Теперь позади это оцепенение, эта стылость; и я могу продолжать свой обход, пока угасает день, и солнце маслянистыми пятнами проливается на линолеум и, присев на стене, узкий луч подламывает стульям ножки.
– Я видела Флорри на заднем дворе, – Сьюзен говорила, – когда мы возвращались с прогулки, и вокруг нее трепыхалось, рвалось с веревки выстиранное белье, пижамы, штанишки, рубашки. А Эрнест ее целовал. Он был в суконном зеленом фартуке, в котором чистит серебро; рот у него сморщился, как пустой ридикюль, и он ее сжал, и между ними дрожали, летали эти пижамы. Он был слепой, как бык, а она обмерла от страха, и на белых щеках были маленькие красные жилки. И хоть оба они сейчас разносят тарелки с бутербродами и чашки горячего молока, я вижу только земную расщелину, из которой бьет жгучий пар; и чайник пыхтит, как пыхтел тогда Эрнест, и меня вздувает и треплет, как те пижамы, хоть я жую мягкий бутерброд и лакаю теплое молоко. Я жары не боюсь, и зимнего холода не боюсь. Рода мечтает, посасывая намоченную в молоке горбушку; Луис уставил в стену напротив зеленые, как улитки, глаза; Бернард лепит из хлеба шарики и называет их «люди». Невил – он всегда такой аккуратный, решительный – уже поужинал. Свернул салфетку, вдел в серебряное кольцо. Джинни пустила пальцы по скатерти, и они пляшут на солнышке. А я ничего не боюсь, ни жары, ни зимнего холода не боюсь.

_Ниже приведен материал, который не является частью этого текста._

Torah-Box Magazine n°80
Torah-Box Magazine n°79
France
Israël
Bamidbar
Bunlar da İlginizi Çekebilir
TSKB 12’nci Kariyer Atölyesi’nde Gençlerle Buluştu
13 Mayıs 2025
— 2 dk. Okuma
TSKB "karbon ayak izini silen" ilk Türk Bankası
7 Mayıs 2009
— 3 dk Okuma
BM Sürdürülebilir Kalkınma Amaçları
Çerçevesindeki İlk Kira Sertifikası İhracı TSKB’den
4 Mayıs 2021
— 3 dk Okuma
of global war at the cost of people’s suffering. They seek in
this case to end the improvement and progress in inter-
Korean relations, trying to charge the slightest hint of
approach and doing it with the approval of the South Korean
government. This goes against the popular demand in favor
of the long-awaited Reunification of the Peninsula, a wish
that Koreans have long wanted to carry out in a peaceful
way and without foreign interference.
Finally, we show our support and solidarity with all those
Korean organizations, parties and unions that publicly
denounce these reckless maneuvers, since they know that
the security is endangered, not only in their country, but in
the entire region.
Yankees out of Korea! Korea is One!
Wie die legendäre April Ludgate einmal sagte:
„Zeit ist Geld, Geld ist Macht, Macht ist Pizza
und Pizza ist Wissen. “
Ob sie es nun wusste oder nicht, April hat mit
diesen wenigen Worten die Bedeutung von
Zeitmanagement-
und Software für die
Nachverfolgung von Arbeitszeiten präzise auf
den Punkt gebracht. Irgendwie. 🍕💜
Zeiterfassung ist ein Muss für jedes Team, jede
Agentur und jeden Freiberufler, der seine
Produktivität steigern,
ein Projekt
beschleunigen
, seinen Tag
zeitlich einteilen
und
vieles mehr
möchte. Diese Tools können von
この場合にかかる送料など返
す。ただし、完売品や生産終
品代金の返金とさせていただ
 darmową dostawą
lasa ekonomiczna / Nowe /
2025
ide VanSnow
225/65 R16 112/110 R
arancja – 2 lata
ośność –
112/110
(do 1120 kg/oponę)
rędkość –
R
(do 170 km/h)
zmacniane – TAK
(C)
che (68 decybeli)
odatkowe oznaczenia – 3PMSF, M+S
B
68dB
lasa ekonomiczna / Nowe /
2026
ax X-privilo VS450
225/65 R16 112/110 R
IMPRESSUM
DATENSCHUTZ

– Ну вот, – Луис говорил, – мы все поднимаемся; мы встаем; мисс Карри распахивает на фисгармонии черную книгу. Так трудно удержаться и не расплакаться, когда мы поем; просим Господа хранить нас во сне; называем сами себя малыми детками. Нам грустно, мы дрожим от предчувствий, и так это сладко петь вместе, слегка прислоняясь – я к Сьюзен, Сьюзен к Бернарду, и мы держимся за руки, и боимся – я своего акцента, Рода цифр; но мы готовы все одолеть и победить.
– Мы взбегаем по лестнице табунком, как пони, – Бернард говорил, – грохочем и топаем друг за дружкой, и потом мы по очереди войдем в ванную. Мы деремся, толкаемся, мы прыгаем на белых, жестких кроватях. Вот – моя очередь. Я иду.

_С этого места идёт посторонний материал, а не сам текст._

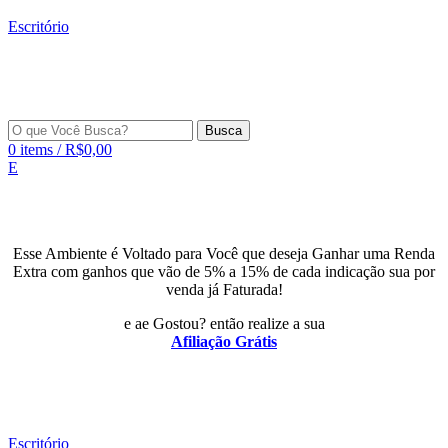
Escritório
Busca
0
items
/
R$
0,00
E
Esse Ambiente é Voltado para Você que deseja Ganhar uma Renda
Extra com ganhos que vão de 5% a 15% de cada indicação sua por
venda já Faturada!
e ae Gostou? então realize a sua
Afiliação Grátis
Escritório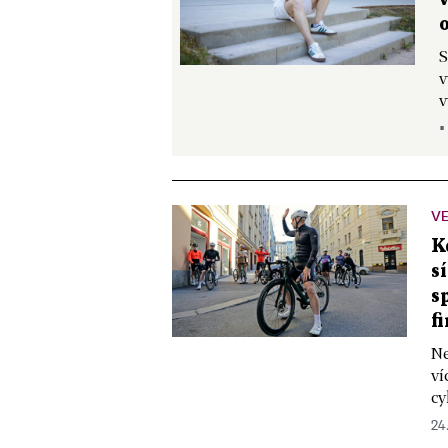
S
v
v
▪
VE
K
s
s
f
Ne
ví
cy
24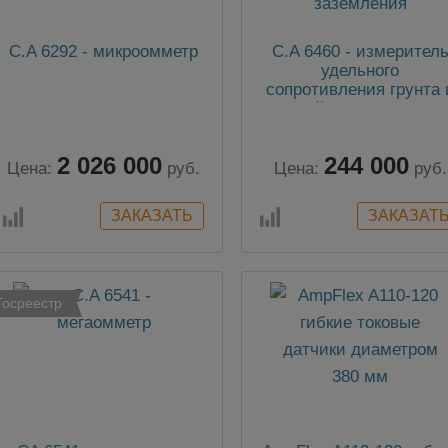
C.A 6292 - микроомметр
C.A 6460 - измерител
удельного
сопротивления грунта 
устройств заземлени
2 026 000
244 000
Цена:
руб.
Цена:
руб.
Госреестр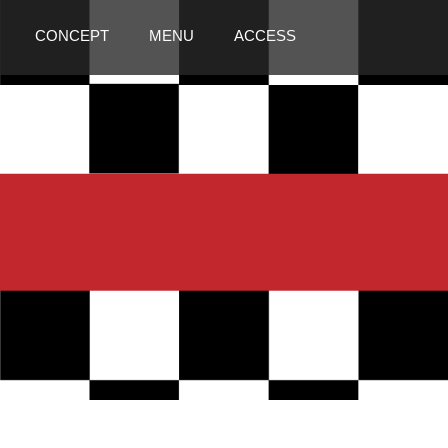
CONCEPT
MENU
ACCESS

Миссис Констабл, препоясанная купальным полотенцем, берет свою лимонно-желтую губку, обмакивает; губка становится шоколадной; с нее капает; и, пока я стою замерев, миссис Констабл поднимает губку высоко надо мной и с силой ее выжимает. Вода стекает по желобу у меня между лопаток. Меня покалывают яркие стрелы. Я одет теплотой. Все мои сухие щелочки смочены; холодное тело согрето; течет и блестит. Вода стекает и укрывает меня, как рыбку.